In the developing brain, transcription factors (TFs) direct the formation of a diverse array of neurons and glia. We identifed 1445 putative TFs in the mouse genome. We used in situ hybridization to map the expression of over 1000 of these TFs and TF-coregulator genes in the brains of developing mice. We found that 349 of these genes showed restricted expression patterns that were adequate to describe the anatomical organization of the brain. We provide a comprehensive inventory of murine TFs and their expression patterns in a searchable brain atlas database.

The mammalian nervous system contains thousands of distinct neuronal and glial cell types that are distinguished on the basis of morphology, projection, and marker gene expression (1). Transcription factors (TFs) play a pivotal role in brain development by directing the formation of neurons and glia from uncommitted progenitor cells (2). To determine the extent to which TFs describe the diversity of the mammalian central nervous system (CNS), we visualized the spatial and temporal expressions of TF-encoding genes on a genome-wide scale in the developing mouse CNS.

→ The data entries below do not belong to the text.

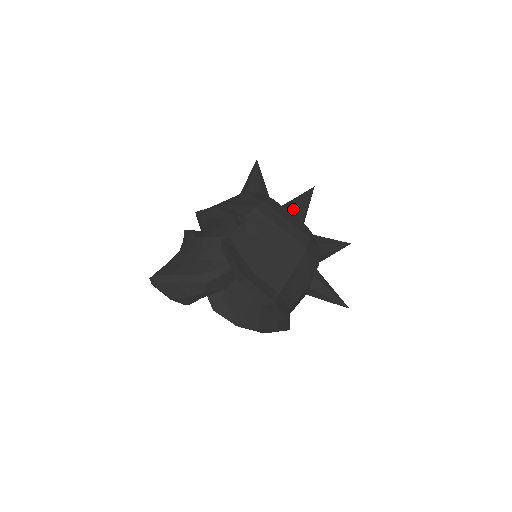
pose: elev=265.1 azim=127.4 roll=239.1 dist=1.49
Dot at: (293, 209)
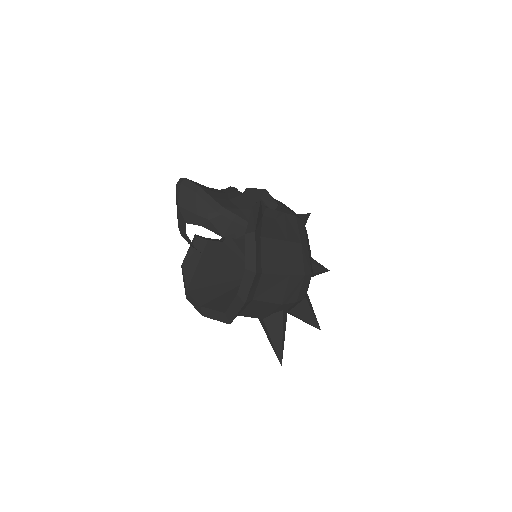
Dot at: occluded
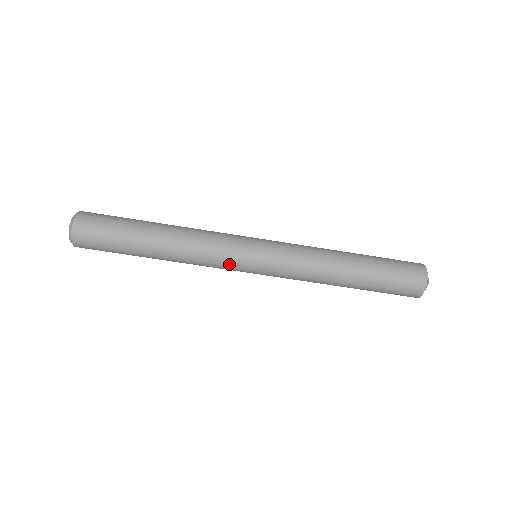
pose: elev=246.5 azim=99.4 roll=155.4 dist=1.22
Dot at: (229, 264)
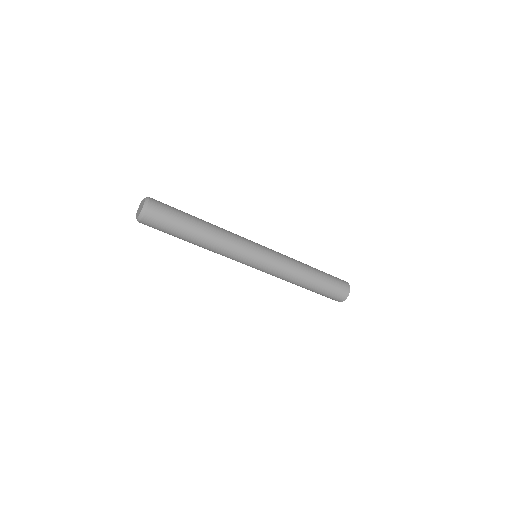
Dot at: (244, 255)
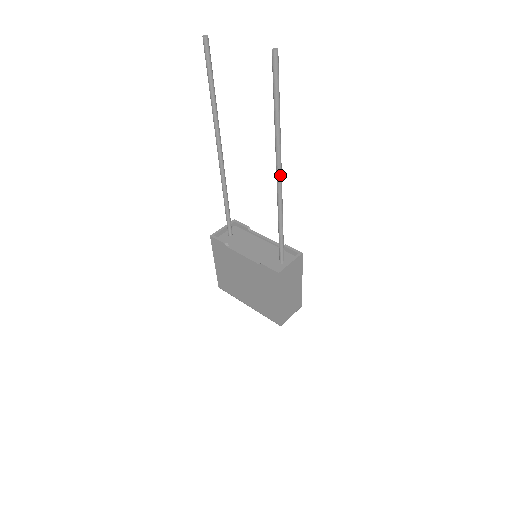
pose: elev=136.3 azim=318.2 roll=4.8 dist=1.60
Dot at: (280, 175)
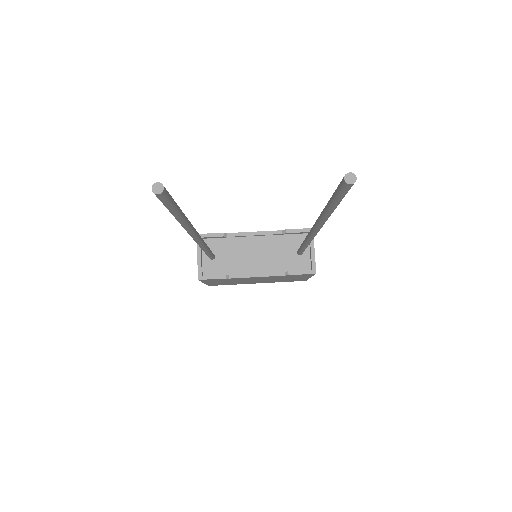
Dot at: (319, 230)
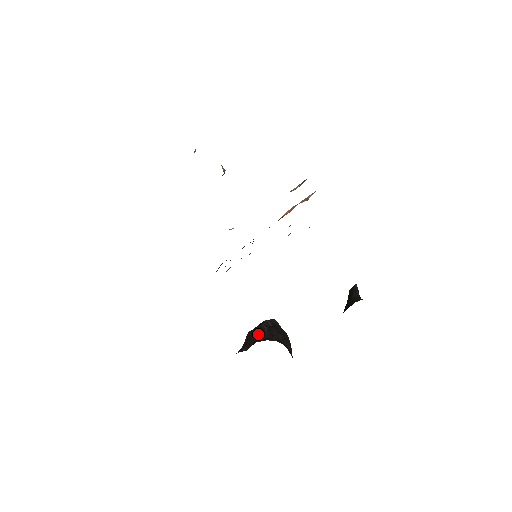
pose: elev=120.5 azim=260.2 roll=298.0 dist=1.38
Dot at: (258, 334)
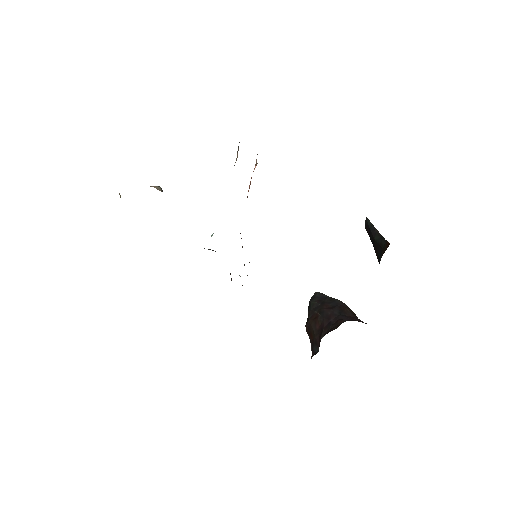
Dot at: (316, 325)
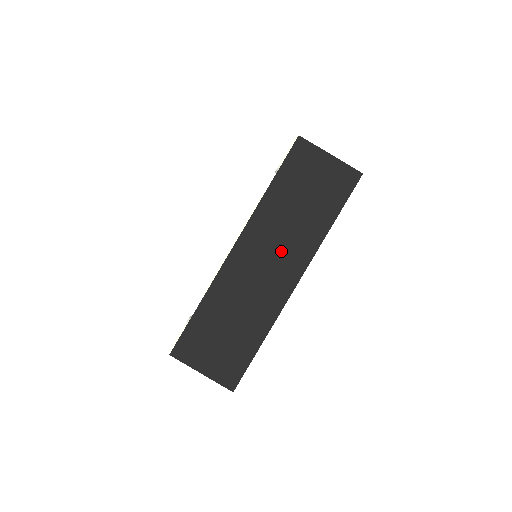
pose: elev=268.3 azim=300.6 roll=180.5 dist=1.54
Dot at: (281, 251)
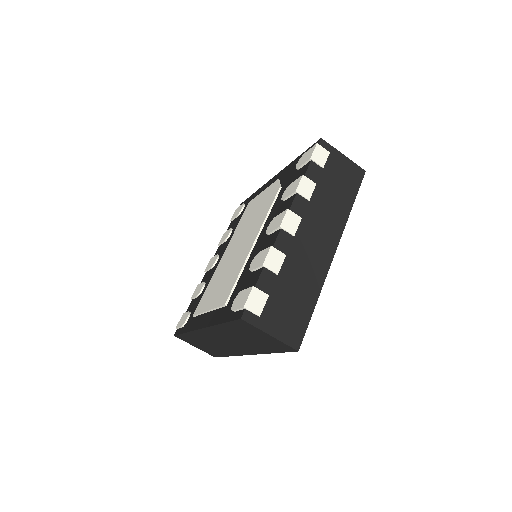
Dot at: (235, 344)
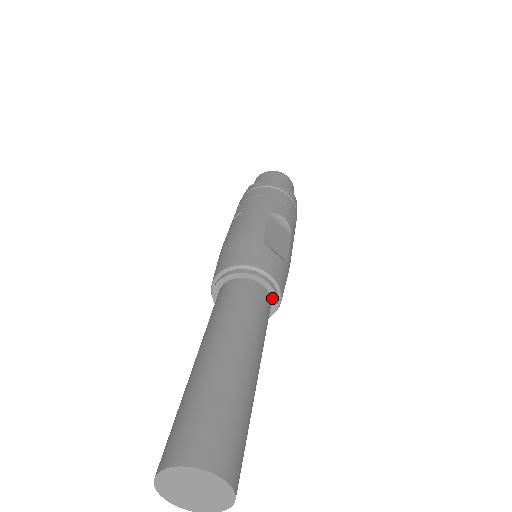
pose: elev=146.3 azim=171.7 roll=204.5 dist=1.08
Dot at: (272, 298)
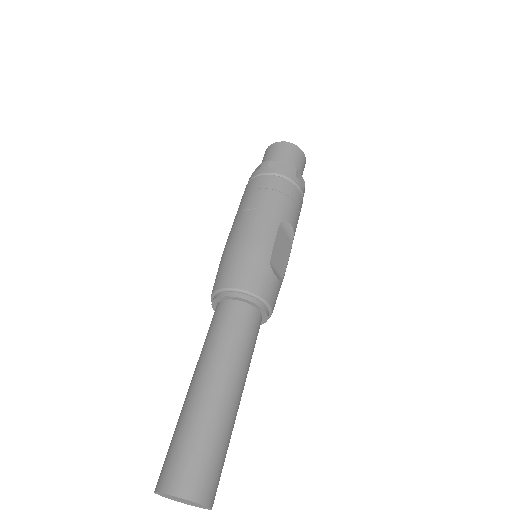
Dot at: (263, 318)
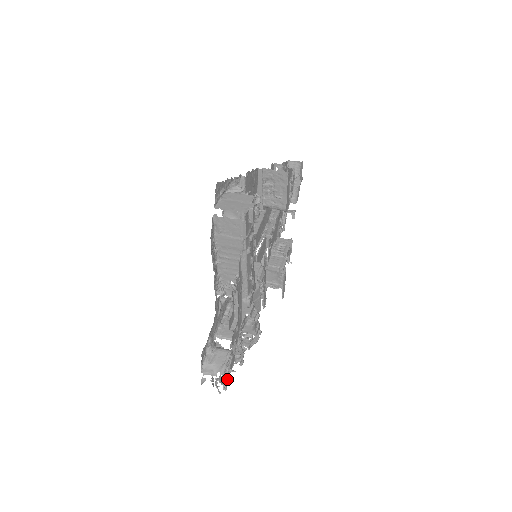
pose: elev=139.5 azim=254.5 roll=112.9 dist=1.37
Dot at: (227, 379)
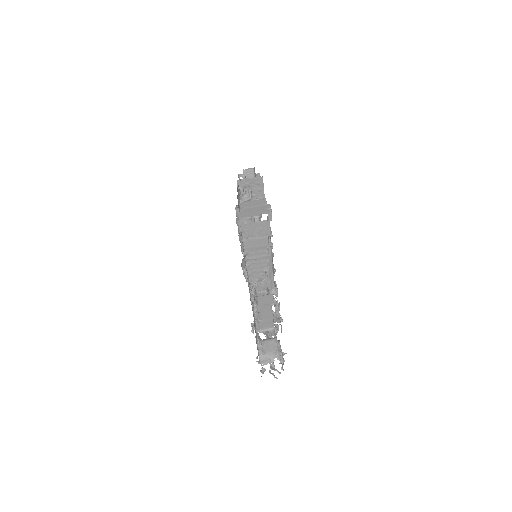
Dot at: (283, 362)
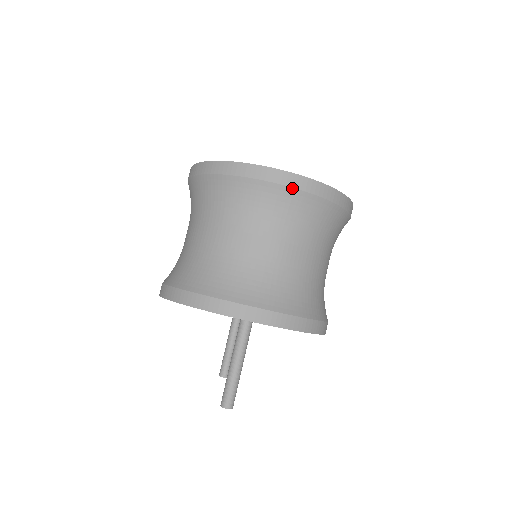
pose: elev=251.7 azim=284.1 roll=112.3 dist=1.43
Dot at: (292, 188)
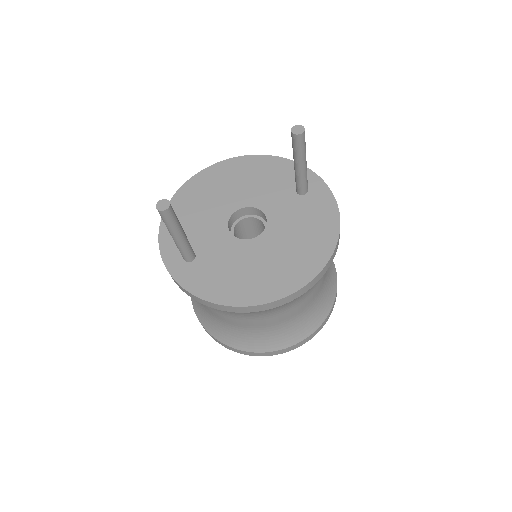
Dot at: occluded
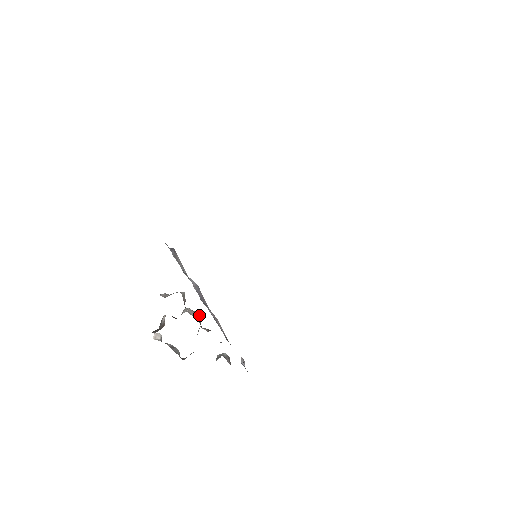
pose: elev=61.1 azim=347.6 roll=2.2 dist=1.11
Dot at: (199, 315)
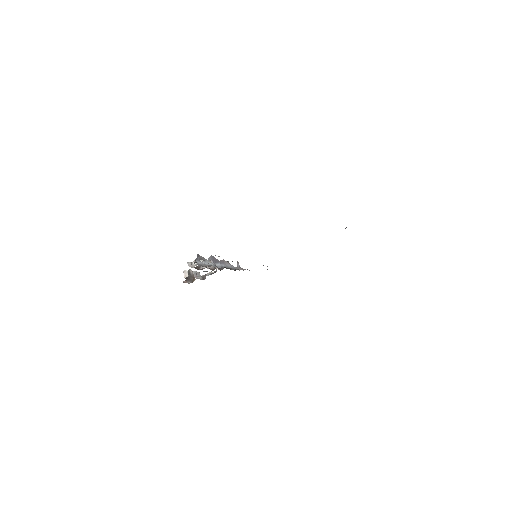
Dot at: occluded
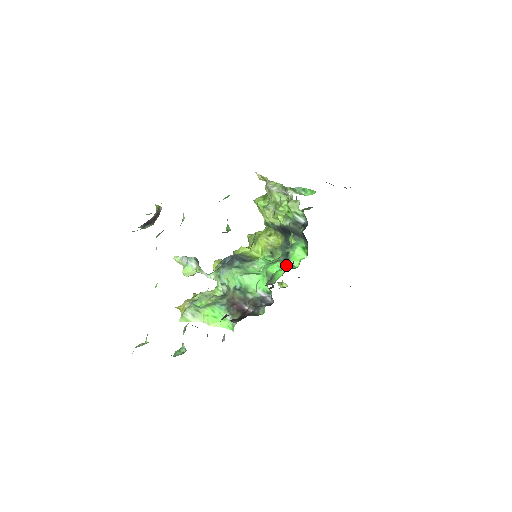
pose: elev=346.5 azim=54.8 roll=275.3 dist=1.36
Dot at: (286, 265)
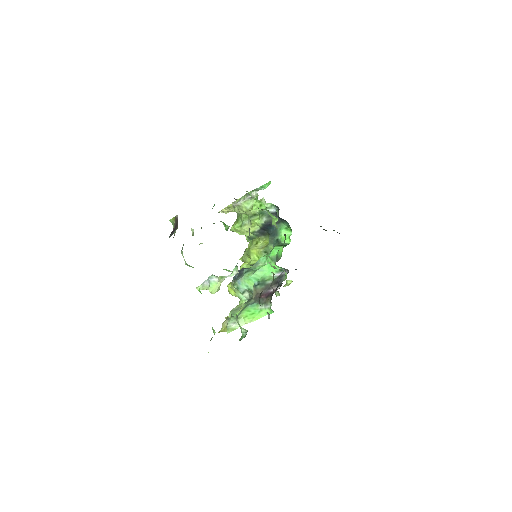
Dot at: (281, 246)
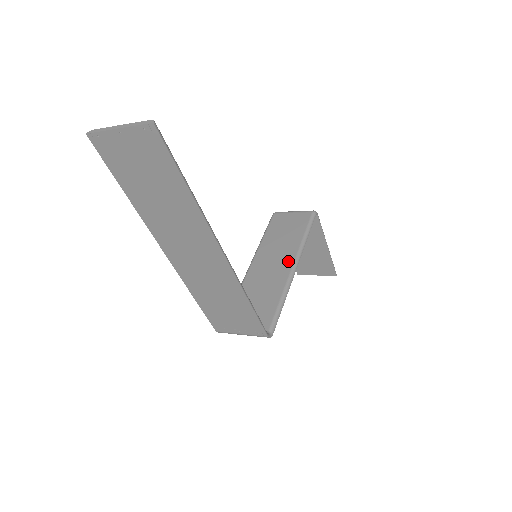
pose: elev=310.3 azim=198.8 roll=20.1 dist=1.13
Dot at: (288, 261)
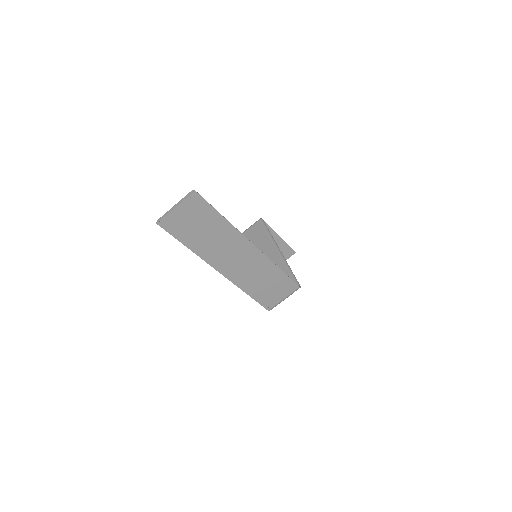
Dot at: (272, 250)
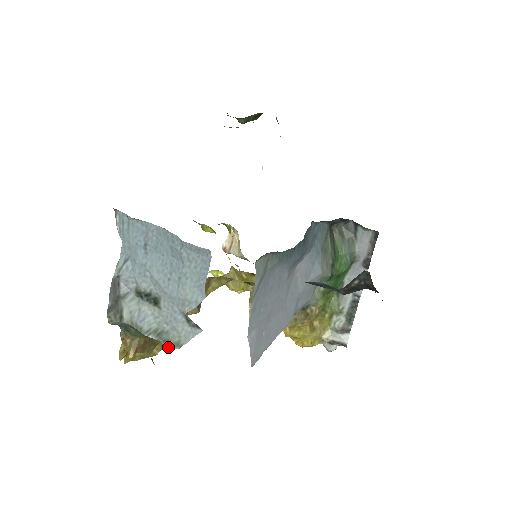
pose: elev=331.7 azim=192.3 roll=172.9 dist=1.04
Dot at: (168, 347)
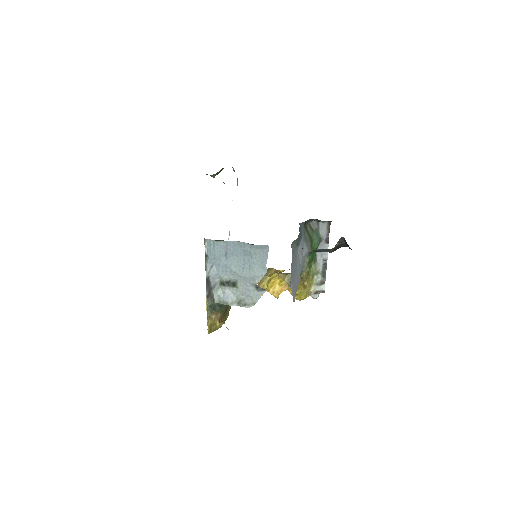
Dot at: (246, 307)
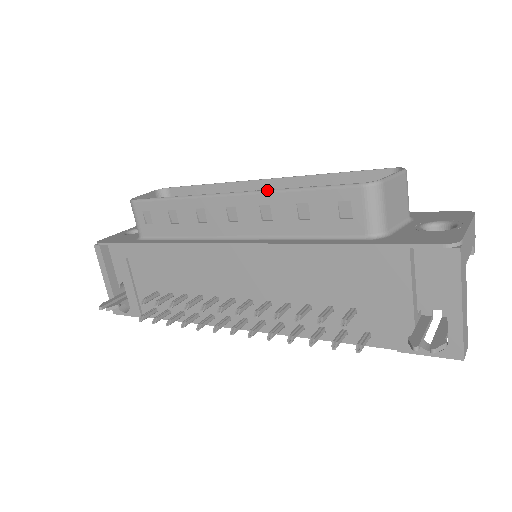
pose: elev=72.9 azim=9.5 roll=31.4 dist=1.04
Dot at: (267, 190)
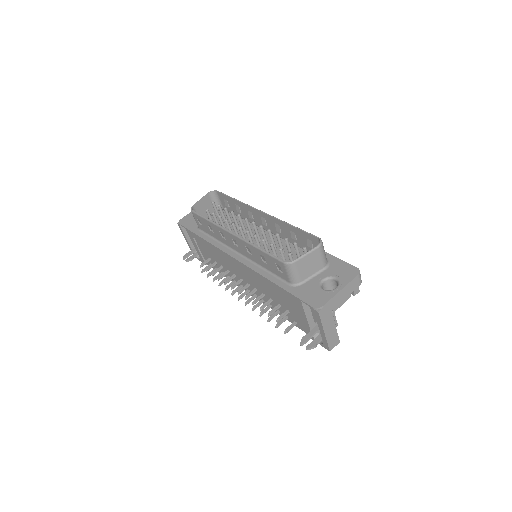
Dot at: (247, 241)
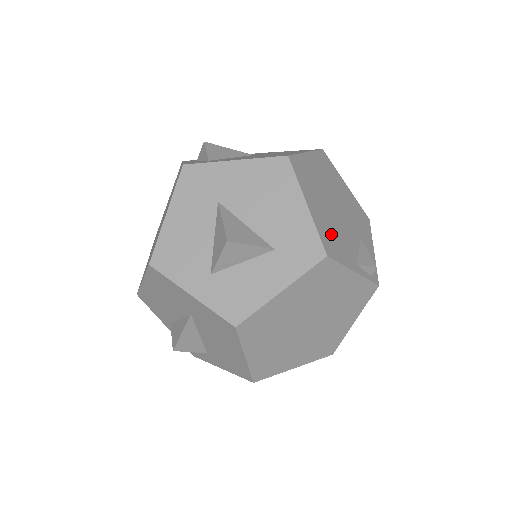
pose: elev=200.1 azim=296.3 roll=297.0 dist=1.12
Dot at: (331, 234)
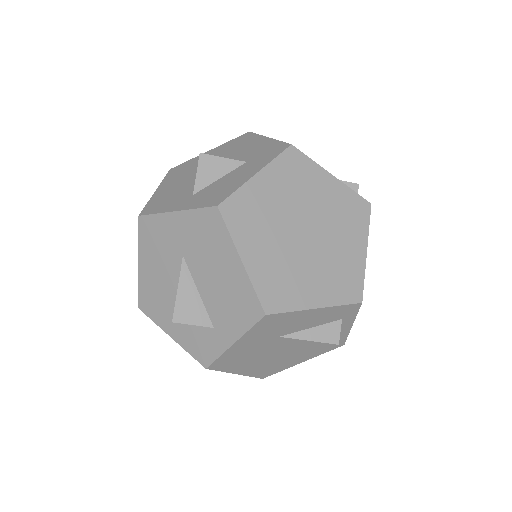
Dot at: occluded
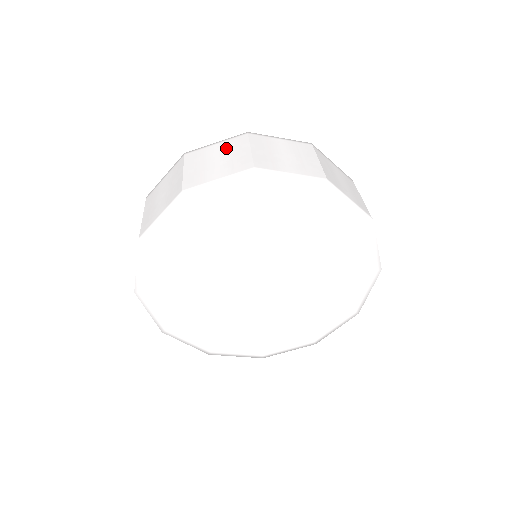
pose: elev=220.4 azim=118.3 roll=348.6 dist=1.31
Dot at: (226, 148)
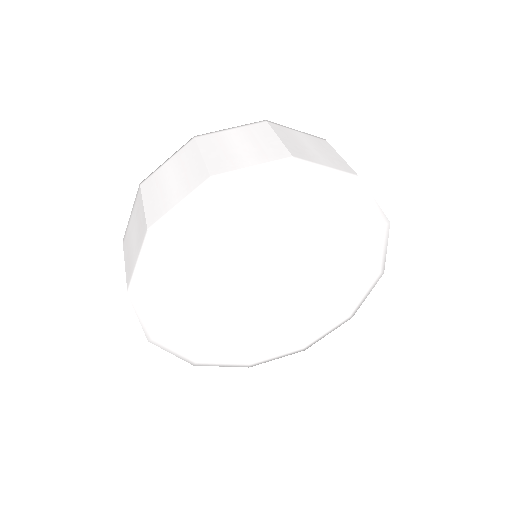
Dot at: (178, 163)
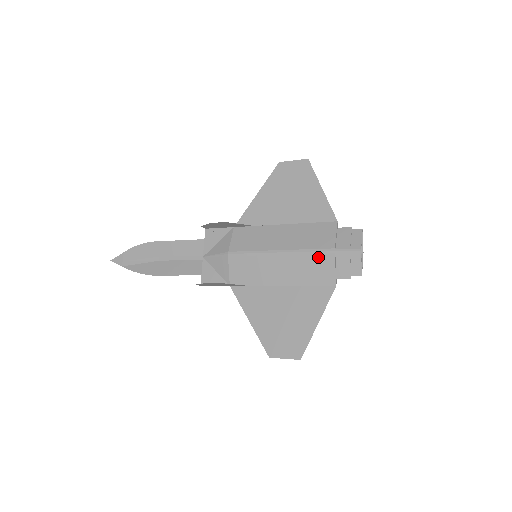
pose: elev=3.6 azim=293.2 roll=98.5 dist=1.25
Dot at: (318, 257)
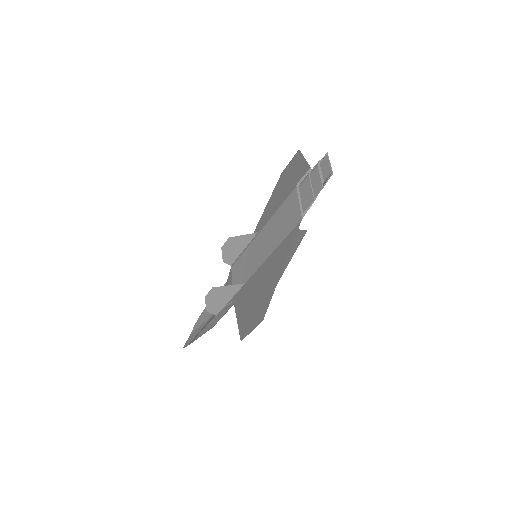
Dot at: (285, 204)
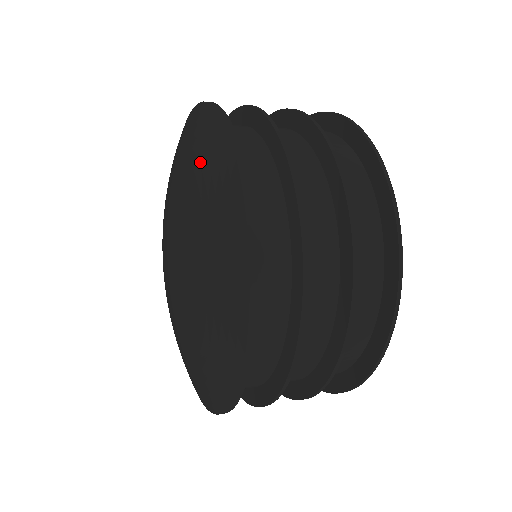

To identify unique genomic loci that encode putative TFs in the mouse genome, we analyzed and annotated existing public and private databases (36). Candidates were classified as TFs only if their predicted protein sequence included a Protein Families Database (Pfam)–defined TF-DNA binding domain (3). We identified 1445 unique transcriptional units in the mouse genome with putative TF-DNA binding domains. The nonoverlapping genes for each DNA binding family (7, 8) are summarized in Table 1 and tables S1 and S2. Recent protein prediction databases have estimated that there are over 2300 different TF proteins in the mouse genome (6, 9). This higher number is primarily due to the separate counting of each possible protein variant as a unique transcriptional unit, as well as the duplicate counting of genes with multiple DNA binding domains. The largest single class of TF proteins (∼678 members, not including nuclear hormone receptors) was the zinc-finger family. Homeo-box TFs had 227 members, and there were 50 nuclear hormone receptors and 116 basic helix-loop-helix (bHLH) TFs (Table 1 and table S1). The human genome encodes 20,000 to 25,000 genes (10). If a similar number of genes are encoded in the mouse genome, then TF genes make up more than 7% of the total.

Table 1.

Nonredundant numbers of putative TFs in the mouse genome. Columns describe the total number of unique genomic loci encoding predicted DNA binding TFs by domain and the numbers and relative percentages analyzed. The second to last column describes the number of family members available as Genetrap cell lines in the Baygenomics and/or German Gene Trap Consortium libraries. The last column describes the percentage of family members with available enhancer trap cell lines. Genes that encode multiple DNA binding domains are listed and counted in one family for clarity. Nuclear hormone receptors are not included in zinc-finger genes. Transcription cofactors and these non-TF genes we analyzed are also included. Asterisks indicate the cofactor and non-TF gene numbers we analyzed rather than the total number in the genome. HMG, high-mobility group; bZIP, basic helix-loop-helix and leucine zipper proteins; non-TFs, genes that do not encode TFs; nuclear rec, nuclear hormone receptors; ZF, zinc finger; ETS, erythroblast transformation–specific; PHD, plant homeodomain; btb/poz, broad-complex, tramtrack, and bric-a-brac/poxvirus and zinc-finger proteins.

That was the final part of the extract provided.